(Items from a dataset)
··········
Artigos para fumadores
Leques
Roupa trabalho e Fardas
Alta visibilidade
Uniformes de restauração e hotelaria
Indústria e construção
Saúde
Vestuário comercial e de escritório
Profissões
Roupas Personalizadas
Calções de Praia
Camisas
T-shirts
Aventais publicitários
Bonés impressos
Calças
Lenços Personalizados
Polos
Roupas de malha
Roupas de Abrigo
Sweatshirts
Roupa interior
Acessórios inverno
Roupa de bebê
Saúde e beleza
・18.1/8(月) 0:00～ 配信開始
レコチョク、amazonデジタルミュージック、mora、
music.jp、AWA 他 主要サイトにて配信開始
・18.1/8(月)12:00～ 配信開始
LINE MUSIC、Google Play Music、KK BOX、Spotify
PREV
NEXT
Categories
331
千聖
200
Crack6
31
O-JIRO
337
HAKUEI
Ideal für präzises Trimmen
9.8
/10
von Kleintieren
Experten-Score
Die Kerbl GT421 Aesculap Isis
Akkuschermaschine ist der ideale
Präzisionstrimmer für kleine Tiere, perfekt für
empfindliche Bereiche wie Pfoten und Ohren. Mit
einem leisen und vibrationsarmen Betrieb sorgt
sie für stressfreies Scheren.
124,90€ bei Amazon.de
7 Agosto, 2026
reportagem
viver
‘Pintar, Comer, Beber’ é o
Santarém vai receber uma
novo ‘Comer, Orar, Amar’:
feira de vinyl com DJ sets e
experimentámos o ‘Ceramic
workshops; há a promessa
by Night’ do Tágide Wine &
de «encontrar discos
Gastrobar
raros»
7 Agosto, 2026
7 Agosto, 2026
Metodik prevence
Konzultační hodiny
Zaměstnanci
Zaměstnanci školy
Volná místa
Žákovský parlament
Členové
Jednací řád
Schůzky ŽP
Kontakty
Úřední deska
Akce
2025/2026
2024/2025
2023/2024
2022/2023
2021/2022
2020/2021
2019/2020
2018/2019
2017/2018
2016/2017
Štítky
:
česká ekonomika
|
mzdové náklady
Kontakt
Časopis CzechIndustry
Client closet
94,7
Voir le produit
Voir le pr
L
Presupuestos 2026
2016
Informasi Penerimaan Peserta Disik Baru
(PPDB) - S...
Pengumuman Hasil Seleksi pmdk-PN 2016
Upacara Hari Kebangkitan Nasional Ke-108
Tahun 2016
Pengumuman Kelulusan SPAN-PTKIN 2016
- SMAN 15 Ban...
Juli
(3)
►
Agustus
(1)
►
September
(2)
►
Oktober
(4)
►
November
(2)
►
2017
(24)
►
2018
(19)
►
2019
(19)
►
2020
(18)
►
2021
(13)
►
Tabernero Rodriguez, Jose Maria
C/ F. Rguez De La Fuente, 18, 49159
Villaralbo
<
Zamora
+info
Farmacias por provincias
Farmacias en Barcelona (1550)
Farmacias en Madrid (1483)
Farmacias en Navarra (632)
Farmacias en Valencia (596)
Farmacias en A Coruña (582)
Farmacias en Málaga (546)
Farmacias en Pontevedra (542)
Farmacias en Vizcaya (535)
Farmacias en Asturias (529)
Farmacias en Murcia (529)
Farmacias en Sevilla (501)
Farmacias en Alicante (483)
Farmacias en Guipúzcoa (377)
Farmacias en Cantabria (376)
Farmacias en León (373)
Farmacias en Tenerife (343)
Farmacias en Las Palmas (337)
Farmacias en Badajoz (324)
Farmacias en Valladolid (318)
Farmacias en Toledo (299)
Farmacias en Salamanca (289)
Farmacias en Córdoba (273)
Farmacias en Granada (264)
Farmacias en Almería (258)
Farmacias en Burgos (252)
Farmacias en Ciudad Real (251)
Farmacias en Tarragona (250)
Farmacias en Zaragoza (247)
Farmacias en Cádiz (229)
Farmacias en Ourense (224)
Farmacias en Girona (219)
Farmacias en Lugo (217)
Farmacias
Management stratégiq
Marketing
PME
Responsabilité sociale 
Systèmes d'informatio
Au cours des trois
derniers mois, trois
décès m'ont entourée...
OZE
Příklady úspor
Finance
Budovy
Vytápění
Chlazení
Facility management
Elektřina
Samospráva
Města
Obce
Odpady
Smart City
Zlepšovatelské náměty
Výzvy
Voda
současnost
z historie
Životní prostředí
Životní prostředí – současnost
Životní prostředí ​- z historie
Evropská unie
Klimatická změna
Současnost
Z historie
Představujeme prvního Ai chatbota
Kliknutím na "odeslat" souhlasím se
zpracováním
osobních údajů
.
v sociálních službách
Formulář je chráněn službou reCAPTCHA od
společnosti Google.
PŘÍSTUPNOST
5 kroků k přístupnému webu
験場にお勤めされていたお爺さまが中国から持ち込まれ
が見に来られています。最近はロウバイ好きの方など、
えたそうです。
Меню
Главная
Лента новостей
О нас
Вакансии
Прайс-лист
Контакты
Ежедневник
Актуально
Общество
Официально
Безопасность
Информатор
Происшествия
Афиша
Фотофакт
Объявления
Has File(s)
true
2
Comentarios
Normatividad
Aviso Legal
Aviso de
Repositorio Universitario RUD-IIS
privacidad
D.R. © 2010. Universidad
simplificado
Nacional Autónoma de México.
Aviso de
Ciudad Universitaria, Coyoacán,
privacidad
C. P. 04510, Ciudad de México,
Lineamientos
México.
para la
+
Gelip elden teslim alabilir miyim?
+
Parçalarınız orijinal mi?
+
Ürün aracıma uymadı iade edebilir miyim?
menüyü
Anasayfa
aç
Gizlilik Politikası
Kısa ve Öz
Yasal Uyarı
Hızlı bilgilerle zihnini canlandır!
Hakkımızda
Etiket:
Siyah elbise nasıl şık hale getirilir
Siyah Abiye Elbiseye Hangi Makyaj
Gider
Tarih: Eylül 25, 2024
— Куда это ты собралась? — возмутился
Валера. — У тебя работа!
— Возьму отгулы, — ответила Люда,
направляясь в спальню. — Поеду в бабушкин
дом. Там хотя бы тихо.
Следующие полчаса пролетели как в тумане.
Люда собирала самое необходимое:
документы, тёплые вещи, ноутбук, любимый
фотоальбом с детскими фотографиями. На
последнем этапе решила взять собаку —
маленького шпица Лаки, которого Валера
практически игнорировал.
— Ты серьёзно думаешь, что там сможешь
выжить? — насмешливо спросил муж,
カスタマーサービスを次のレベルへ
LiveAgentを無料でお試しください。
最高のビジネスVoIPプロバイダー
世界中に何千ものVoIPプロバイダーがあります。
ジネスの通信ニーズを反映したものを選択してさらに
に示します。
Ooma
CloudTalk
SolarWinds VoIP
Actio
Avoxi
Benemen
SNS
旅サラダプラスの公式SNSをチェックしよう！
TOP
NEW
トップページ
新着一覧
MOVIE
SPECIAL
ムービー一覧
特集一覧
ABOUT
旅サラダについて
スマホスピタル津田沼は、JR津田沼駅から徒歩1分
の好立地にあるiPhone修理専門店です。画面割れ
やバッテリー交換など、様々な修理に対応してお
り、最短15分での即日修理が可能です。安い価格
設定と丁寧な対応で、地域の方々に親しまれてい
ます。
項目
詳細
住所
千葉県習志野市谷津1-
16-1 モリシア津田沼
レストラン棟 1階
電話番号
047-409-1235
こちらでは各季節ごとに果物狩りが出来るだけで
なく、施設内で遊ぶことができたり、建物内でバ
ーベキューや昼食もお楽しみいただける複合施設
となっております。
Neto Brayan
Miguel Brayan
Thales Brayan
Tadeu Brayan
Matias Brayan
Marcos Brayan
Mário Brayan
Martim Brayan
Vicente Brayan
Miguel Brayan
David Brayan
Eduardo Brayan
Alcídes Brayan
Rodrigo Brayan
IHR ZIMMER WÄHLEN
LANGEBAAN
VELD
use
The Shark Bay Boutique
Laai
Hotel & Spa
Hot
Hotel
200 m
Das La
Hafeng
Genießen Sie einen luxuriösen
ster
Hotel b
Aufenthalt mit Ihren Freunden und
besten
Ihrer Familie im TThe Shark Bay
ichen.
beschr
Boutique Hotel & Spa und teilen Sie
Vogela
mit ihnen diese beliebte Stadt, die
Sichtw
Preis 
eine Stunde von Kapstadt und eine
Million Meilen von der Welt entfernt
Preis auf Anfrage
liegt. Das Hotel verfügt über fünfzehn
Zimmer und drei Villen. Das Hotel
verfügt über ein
··········
(What the task asks)
Please pull out each line above that contains the string "historie", copying every such line in full.

(Finished exercise)
z historie
Životní prostředí ​- z historie
Z historie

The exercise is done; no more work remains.